The thing is, it's also quite dark in a garbage can. He suspects everyone thinks his can links to a nice house like all theirs, well lit and decorated neatly and brightly, with a fire going to protect him from the worst of the cold. Instead, he just has the can. There's space enough for him to stretch, to turn around, to awkwardly huddle in on himself if it's the middle of winter and his two threadbare patchwork blankets are not enough. The batteries in his torch, hard won and well-prized, ran out long ago, and nobody's thought to bring him more; he would buy some, if he had money, and if he thought his can would be there when he got back. As such, sometimes the only thing he has to go on is how quiet it is on Sesame Street from ambient noise and muffled voices, how long since he's talked to someone; he's learned not to pop his head out if it's quiet, a silence you feel you could cut with a knife.
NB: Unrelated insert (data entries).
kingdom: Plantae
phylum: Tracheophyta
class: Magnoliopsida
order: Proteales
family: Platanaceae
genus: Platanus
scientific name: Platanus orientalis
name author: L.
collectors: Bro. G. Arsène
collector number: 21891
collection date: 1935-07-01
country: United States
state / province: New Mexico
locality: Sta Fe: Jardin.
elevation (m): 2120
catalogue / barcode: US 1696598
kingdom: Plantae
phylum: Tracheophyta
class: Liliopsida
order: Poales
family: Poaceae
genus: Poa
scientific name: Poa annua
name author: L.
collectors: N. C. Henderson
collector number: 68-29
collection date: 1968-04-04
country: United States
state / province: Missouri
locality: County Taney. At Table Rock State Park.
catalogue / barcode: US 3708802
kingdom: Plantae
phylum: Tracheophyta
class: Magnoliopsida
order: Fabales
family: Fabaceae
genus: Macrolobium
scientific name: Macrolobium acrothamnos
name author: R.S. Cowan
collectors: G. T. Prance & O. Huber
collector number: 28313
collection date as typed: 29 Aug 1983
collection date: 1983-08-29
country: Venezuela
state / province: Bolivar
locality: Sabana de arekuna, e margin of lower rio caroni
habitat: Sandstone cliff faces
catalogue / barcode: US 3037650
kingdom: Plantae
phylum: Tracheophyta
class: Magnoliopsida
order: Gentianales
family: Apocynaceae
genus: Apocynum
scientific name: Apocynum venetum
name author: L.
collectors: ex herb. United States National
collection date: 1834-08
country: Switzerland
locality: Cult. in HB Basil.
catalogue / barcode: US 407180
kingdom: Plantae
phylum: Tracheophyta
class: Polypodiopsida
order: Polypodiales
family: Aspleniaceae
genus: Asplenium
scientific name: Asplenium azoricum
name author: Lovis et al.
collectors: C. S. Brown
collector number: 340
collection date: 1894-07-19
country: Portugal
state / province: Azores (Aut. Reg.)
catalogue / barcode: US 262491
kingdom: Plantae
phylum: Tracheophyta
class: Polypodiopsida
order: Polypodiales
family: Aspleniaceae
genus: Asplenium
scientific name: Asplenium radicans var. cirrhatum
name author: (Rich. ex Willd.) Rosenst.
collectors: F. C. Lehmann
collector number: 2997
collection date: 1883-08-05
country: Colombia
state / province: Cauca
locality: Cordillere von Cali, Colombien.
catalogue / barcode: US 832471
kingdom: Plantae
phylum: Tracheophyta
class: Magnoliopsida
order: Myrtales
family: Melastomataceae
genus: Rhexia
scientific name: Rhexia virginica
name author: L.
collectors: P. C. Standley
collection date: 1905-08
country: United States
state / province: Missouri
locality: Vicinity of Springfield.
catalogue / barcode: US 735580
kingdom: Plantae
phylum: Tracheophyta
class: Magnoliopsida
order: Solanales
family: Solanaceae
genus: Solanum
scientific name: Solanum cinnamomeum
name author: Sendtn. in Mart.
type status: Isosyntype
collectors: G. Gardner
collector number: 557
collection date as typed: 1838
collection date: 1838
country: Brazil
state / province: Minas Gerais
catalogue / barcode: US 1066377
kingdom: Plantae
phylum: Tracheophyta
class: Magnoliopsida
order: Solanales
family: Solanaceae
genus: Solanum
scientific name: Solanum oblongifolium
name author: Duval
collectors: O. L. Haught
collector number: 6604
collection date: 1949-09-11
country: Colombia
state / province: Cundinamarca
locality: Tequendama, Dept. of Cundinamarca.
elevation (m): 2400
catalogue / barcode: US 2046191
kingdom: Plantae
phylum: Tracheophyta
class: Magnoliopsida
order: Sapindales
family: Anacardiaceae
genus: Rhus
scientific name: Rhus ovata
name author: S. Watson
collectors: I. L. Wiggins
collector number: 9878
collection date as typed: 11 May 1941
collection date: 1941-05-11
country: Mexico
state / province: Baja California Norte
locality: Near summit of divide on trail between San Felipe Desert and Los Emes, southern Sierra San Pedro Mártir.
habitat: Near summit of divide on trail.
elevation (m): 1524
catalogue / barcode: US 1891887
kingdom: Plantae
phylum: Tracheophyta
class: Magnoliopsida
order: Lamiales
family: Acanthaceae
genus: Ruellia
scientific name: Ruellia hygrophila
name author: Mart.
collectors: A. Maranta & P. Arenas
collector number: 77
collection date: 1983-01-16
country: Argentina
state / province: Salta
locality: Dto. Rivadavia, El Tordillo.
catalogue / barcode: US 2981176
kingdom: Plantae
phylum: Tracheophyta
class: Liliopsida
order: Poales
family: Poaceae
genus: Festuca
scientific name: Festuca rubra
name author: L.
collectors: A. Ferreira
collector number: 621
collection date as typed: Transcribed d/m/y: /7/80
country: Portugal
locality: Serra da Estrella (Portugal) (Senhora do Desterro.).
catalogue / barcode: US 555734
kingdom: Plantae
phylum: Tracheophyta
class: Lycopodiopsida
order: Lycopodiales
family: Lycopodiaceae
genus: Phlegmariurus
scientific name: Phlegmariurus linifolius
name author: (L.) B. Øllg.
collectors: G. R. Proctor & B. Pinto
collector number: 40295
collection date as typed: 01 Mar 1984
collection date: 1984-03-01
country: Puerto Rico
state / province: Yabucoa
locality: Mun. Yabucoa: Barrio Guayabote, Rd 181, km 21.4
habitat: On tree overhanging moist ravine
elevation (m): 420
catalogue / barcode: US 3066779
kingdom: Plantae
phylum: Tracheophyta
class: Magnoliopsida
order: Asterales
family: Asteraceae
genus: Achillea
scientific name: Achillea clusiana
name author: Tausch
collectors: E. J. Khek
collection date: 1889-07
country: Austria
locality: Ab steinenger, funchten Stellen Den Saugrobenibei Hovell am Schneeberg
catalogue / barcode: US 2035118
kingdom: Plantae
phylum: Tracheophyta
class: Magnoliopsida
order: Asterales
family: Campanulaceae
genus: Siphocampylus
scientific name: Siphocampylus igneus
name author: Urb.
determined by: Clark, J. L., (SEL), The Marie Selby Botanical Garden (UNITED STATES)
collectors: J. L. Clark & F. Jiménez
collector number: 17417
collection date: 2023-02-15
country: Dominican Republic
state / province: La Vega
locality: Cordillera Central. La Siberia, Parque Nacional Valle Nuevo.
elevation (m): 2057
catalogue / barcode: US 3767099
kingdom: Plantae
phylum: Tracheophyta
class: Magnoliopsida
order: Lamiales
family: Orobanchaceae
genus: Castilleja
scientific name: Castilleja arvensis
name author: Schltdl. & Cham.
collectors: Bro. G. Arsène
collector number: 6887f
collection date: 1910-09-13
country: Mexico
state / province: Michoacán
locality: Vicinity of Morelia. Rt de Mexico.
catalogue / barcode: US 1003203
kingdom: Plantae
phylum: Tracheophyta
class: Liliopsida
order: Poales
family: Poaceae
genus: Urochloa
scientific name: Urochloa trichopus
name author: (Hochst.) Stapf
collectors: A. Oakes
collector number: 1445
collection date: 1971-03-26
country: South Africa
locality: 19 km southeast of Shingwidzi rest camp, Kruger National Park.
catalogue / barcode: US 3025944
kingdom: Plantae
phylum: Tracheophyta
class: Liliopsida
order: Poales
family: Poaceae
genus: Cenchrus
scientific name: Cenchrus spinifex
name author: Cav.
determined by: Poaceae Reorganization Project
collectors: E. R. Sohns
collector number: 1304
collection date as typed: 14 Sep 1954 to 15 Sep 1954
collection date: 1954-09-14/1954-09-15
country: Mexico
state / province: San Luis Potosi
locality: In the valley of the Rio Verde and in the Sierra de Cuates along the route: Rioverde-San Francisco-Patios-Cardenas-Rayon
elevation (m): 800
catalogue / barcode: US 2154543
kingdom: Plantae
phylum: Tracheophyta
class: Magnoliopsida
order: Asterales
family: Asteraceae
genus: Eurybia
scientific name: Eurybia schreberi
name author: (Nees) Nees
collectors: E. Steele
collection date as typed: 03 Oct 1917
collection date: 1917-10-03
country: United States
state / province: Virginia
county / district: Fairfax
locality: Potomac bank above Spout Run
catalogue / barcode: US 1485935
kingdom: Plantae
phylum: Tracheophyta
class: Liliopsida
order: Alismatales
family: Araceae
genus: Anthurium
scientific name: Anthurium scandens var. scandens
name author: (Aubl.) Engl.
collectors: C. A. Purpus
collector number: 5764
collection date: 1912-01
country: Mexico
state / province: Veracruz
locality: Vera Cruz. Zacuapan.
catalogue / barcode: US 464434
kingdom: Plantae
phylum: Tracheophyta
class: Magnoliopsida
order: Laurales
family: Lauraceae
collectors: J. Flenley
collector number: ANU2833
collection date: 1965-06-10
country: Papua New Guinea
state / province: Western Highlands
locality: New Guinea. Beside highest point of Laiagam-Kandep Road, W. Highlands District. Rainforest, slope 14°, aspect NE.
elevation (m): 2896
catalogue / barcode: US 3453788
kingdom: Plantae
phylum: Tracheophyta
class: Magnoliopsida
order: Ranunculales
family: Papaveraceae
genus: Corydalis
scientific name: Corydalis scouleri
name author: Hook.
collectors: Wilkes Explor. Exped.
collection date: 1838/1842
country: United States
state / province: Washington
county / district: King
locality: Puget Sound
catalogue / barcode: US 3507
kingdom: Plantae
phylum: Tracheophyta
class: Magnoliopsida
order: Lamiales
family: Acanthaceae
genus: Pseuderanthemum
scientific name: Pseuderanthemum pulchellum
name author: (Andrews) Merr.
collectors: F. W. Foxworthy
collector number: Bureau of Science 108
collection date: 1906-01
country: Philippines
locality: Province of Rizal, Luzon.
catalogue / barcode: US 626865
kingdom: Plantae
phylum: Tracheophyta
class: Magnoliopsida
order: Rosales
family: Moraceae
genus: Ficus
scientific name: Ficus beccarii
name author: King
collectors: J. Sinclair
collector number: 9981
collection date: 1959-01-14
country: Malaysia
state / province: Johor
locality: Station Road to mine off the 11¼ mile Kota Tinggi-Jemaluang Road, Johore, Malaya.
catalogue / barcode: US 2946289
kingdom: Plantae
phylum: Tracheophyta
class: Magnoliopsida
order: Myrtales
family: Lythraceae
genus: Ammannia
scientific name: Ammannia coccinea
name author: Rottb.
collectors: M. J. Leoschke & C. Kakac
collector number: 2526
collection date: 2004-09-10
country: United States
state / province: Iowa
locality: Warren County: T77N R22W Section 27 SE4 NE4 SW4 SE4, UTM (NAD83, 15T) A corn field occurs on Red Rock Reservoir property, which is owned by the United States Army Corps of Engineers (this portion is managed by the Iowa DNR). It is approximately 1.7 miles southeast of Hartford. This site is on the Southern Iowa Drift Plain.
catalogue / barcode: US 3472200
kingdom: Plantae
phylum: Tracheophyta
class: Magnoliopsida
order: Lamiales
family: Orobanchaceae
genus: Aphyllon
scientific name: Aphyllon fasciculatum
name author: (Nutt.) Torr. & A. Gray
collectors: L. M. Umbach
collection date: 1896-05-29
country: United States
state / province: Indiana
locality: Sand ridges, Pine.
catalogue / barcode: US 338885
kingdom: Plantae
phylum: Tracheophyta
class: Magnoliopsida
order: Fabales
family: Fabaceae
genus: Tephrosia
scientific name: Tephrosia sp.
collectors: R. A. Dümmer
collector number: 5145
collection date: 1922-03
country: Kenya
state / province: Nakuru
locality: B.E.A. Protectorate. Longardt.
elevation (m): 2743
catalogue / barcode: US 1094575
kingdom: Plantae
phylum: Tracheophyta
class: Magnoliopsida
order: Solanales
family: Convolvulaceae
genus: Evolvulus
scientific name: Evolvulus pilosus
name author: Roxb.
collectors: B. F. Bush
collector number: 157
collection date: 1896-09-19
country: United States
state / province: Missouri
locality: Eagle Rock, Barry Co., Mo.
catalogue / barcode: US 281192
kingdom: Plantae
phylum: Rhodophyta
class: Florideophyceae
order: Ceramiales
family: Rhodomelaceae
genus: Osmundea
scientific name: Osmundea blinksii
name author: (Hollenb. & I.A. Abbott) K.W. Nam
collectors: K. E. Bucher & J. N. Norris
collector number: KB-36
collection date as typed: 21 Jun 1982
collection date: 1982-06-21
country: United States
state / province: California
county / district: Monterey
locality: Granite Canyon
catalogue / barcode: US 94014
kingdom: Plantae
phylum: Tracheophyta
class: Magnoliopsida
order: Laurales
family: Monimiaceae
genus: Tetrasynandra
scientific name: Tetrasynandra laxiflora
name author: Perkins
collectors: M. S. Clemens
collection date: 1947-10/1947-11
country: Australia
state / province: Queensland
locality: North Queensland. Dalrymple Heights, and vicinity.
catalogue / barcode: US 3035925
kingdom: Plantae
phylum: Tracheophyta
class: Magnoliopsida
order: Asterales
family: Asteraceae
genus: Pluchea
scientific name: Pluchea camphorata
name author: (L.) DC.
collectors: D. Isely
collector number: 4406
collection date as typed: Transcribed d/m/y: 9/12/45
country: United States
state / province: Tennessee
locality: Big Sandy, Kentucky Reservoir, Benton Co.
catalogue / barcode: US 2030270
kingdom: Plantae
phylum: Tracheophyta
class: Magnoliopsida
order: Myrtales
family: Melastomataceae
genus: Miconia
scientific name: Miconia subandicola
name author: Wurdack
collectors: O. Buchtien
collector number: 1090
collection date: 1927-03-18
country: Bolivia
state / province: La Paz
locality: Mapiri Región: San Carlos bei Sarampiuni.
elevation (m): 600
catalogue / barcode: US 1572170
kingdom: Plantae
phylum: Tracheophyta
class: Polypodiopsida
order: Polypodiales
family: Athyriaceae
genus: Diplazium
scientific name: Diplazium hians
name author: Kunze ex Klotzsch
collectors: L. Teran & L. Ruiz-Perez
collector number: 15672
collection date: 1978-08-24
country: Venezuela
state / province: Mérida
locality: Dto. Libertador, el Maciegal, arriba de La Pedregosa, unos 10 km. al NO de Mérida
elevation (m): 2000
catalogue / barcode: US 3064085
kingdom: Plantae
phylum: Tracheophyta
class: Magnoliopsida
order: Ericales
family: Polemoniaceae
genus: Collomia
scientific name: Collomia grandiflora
He doesn't have one of those either, though it would come in quite useful at times.
Sesame Street is not one of those places that turns into something dark and cruel when the sun sets. There aren't people walking the street, showing their wares by wearing inappropriate clothing and hoping for someone to come and take them away; there aren't a dozen others like him, waiting for dark to slip some kind of poison from their pockets, hidden and well-prized, to make things just a bit more bearable.
It's not like that at all; the police sometimes send a car down, cruising silently through the darkness, sleek and shiny and out of place, more for show than utility, so they can say they have the best interests of the residents well in mind when it comes to tax time.
If they wanted to catch anyone, they'd send it during the day; they'd have an officer walk down, hustling the aimless onward, who'd bang on his can and tell him to move on.
The things he's seen are more subtle than that, because they forget he's there; Big Bird didn't even ask him to help when everyone was harassing him about Aloysius, and he couldn't say that didn't hurt a little, since Big Bird is the closest thing to a friend he has. He sees everyone's secrets, and not just at night when he looks out just to reassure himself that the world is still out there, not just when he hears something out of place, or when he thinks it's later than it is and the sun is only just peeking over the rooves, in that last quiet moment before everyone wakes up for their perfect lives.
Today he can't sleep; the blankets aren't warm enough, and his can must be icing on the outside because he's shivering despite his fur. He pushes the lid up and looks out mainly for different, fresher air and to stretch, to get rid of the crick in his neck and the tension in his shoulders, the pain in his back. It doesn't quite work, never does, and of course, he doesn't have a nice doctor who writes prescriptions to make things like that go away. The lid, though, as cold as it is, is like an icepack on the top of his head, though if the cold was going to help it would have done so when it seeped down over and through his skin overnight.
"Good morning, Oscar," Kermit says happily. This is not unusual; seeing Kermit wander home in the early hours, a bit dazed, sometimes with collar and shirt in hand, is one of the few moments that he feels accepted.
Today, though, instead of grunting back, he stares as men throw a black bag over Kermit, and bundle him into the back of a plain van. Oscar sits down, easing the lid down as quietly as he can, and sits still until the sound of the van fades.
Of course, there's nothing he can do.
Of course, nobody asks him if he saw anything.